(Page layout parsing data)

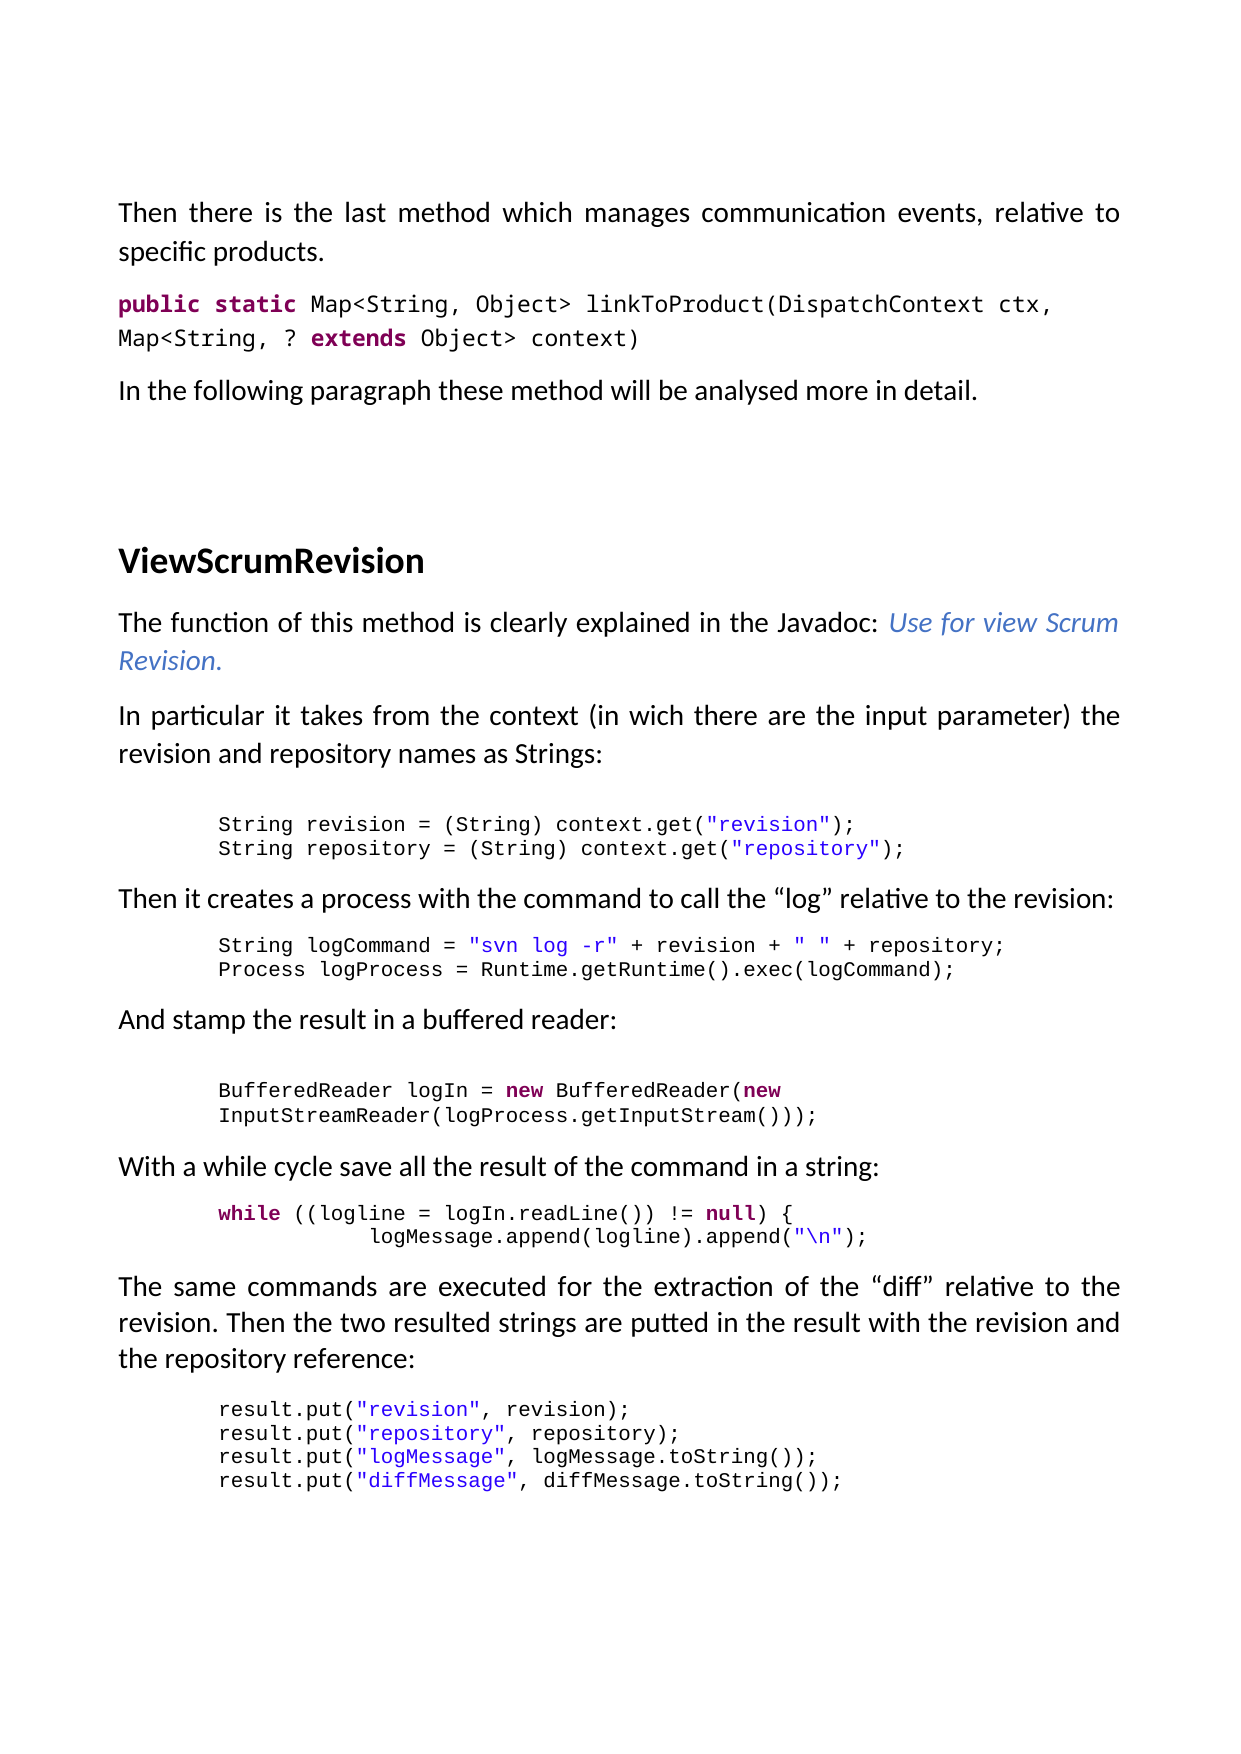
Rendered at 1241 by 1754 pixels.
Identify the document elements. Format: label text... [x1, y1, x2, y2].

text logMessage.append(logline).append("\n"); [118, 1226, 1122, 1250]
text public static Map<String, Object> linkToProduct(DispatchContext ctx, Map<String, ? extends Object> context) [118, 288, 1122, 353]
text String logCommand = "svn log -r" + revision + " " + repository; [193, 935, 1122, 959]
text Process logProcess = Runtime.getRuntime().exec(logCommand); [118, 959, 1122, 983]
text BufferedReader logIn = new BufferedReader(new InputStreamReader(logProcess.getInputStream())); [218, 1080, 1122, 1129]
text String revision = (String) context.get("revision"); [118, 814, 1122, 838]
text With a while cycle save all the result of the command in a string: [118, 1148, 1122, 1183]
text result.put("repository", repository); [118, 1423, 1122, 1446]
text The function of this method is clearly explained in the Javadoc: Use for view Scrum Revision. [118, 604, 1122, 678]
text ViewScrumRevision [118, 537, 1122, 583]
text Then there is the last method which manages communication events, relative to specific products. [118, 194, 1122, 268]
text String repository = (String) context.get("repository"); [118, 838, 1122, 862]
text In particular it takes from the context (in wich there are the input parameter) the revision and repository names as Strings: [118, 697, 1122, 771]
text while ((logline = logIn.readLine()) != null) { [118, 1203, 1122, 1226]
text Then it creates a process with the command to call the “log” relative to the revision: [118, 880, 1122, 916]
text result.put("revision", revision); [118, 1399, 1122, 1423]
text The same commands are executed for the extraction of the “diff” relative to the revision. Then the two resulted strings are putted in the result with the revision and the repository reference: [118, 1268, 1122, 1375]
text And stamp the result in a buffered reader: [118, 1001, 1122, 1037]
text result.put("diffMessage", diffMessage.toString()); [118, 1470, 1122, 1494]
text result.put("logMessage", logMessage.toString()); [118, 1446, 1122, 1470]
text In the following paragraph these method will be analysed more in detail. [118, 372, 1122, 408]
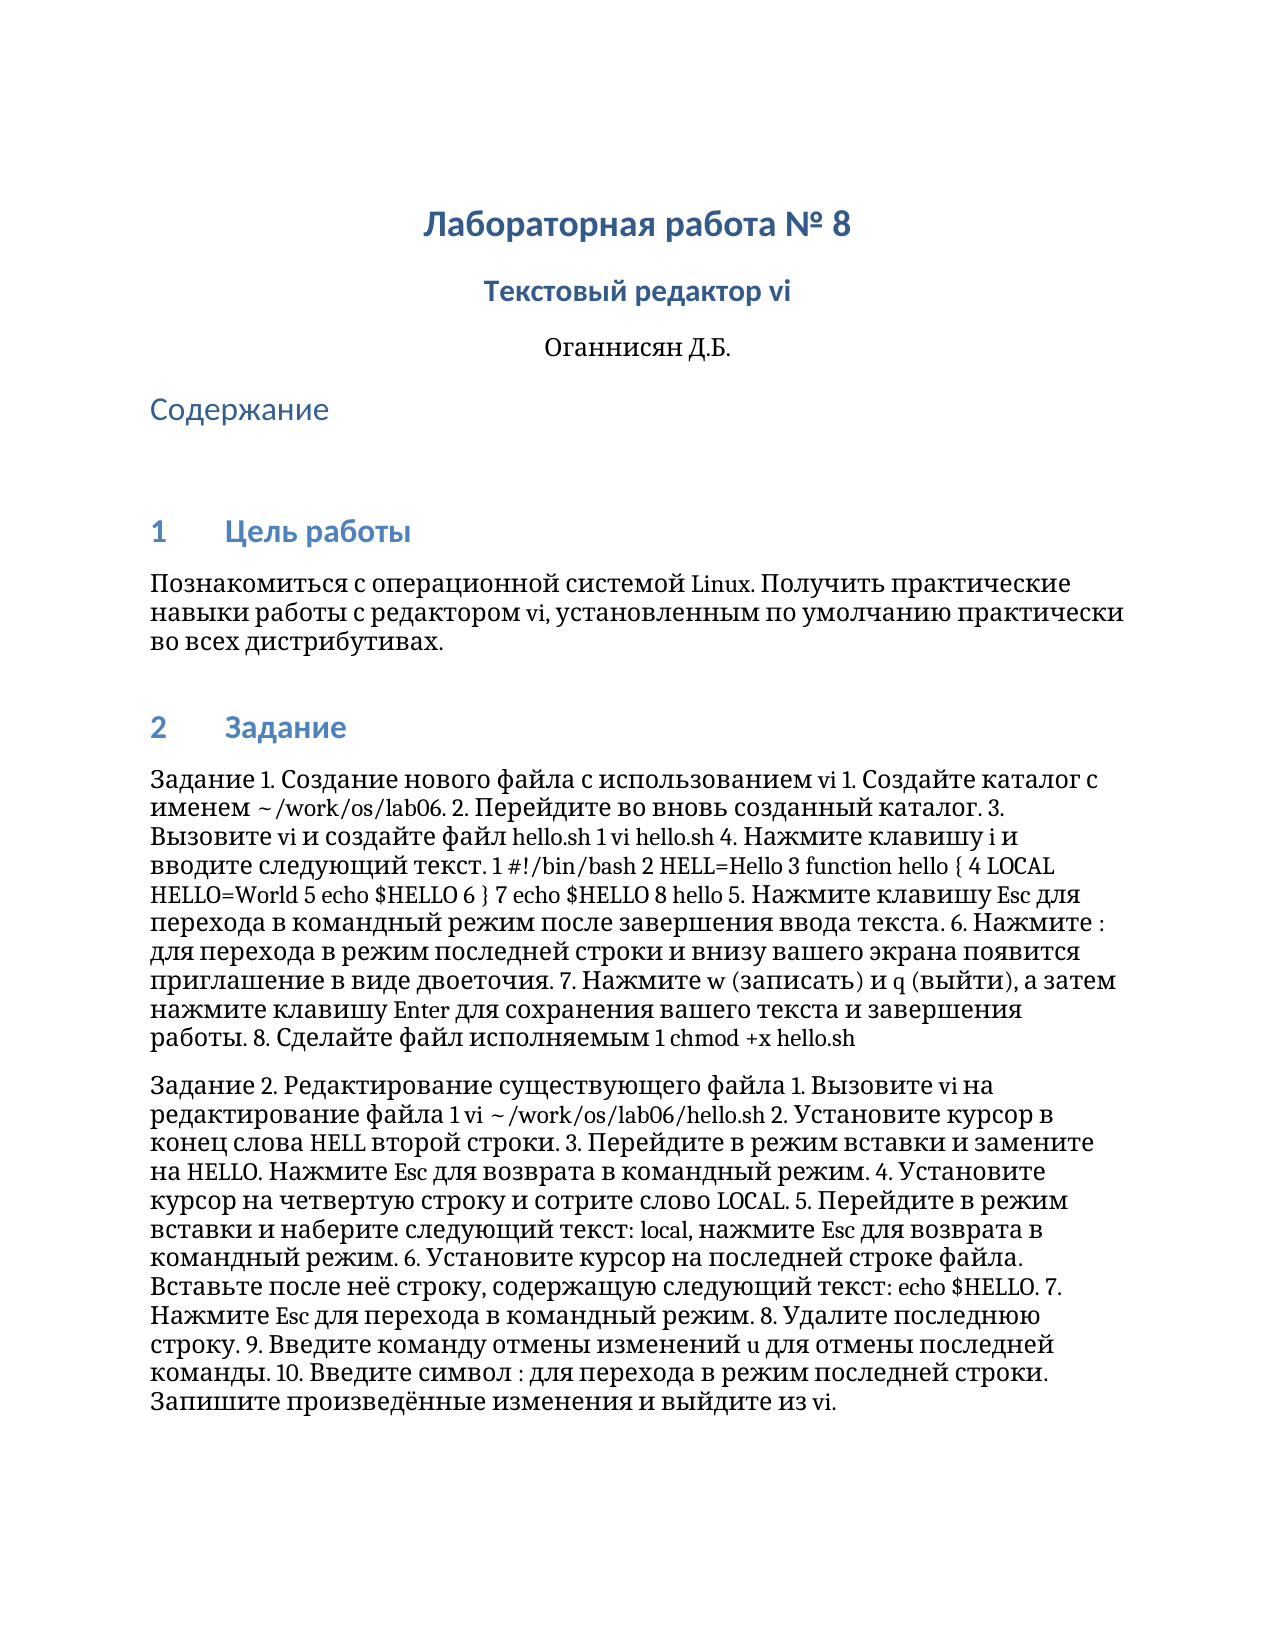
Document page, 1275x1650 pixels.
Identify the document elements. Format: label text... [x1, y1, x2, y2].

GOAL OF THE EXERCISE> Which lines of the records above contain the word "pixels"? Report each one in full.

PROBLEM SOLUTION>
Rendered at 1241 by 1754 pixels.
Document page, 1275x1650 pixels.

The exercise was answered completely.